= Ailill mac Dúnlainge =

King of Leinster

Ailill mac Dúnlainge c. (831 – 871) was a King of Leinster of the Uí Muiredaig sept of the Uí Dúnlainge branch of the Laigin. This sept had their royal seat at Maistiu (Mullaghmast) in South Kildare in what is now Ireland. He was the son of Dúnlaing mac Muiredaig (died 869), a previous king. He ruled from 869-871.

There is much confusion in the king lists during this period for Leinster. Ailill is the first person awarded the title King of Leinster in the Annals of Ulster at his death notice since 838. Francis John Byrne suggests that the root of this apparent confusion lay in the fact that the Uí Dúnlainge kings exercised little real authority due to the aggressions of their western neighbour Cerball mac Dúnlainge (died 888), King of Osraige. Cerball, while unable to install himself as king of Leinster, was able to prevent any rival king exercising real power there.

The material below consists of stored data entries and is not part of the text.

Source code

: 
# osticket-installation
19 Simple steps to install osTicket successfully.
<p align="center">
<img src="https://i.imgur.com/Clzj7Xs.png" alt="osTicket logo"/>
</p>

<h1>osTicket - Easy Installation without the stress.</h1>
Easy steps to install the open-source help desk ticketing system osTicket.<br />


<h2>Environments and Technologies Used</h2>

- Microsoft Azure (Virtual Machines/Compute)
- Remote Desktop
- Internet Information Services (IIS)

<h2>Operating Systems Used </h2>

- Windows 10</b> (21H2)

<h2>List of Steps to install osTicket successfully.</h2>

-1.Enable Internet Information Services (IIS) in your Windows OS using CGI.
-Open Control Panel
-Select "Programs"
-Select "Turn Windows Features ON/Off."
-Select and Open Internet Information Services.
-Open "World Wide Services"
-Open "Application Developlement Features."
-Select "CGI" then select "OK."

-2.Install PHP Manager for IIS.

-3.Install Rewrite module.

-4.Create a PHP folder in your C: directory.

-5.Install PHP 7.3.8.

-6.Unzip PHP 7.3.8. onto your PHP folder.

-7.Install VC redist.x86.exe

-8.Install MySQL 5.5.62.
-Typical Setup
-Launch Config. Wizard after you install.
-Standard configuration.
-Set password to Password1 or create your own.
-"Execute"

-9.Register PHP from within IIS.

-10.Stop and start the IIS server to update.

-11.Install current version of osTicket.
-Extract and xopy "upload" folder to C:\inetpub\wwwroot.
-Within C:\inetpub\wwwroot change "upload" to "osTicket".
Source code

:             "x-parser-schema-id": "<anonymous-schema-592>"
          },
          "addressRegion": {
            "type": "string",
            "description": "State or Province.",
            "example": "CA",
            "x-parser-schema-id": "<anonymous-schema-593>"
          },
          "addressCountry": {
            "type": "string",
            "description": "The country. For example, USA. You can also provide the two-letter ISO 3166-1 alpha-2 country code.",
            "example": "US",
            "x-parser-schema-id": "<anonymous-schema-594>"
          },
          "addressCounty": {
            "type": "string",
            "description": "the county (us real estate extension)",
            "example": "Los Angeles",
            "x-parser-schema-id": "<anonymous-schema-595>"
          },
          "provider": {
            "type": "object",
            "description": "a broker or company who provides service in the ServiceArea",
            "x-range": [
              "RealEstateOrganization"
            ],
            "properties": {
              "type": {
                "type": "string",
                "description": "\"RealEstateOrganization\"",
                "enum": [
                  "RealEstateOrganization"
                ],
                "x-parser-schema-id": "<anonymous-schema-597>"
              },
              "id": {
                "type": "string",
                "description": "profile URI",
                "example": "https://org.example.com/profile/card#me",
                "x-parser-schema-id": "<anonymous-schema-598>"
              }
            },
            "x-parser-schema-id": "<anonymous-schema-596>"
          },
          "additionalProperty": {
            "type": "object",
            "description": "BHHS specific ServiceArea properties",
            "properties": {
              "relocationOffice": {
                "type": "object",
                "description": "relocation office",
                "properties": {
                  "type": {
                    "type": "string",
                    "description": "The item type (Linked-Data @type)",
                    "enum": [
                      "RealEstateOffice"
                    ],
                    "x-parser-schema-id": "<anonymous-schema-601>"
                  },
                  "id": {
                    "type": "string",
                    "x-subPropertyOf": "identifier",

In 870 the high king Áed Findliath (died 879) invaded Leinster and overran it from Áth Cliath (Dublin) to Gabrán. Meanwhile, his ally Cerball mac Dúnlainge (died 888) of Osraige invaded Leinster from the west. He reached Dún Bolg where his camp was attacked by the Laigin who were at first successful, but in a counter-attack they were put to flight. Ailill's name is not connected with these events which state that Muiredach mac Brain was the King of Leinster who fought the forces of Cerball. The Fragmentary Annals give a lengthy account of this event and state that Cerball met up with the high king's forces at Belach Gabrán (the pass of Gowran in east-central Osraighe) but both forces then retired and the hostages of the Laigin were not taken.

In 871 Ailill was killed by the Vikings of Dublin. His son, Augaire mac Aililla (died 917) was also a King of Leinster.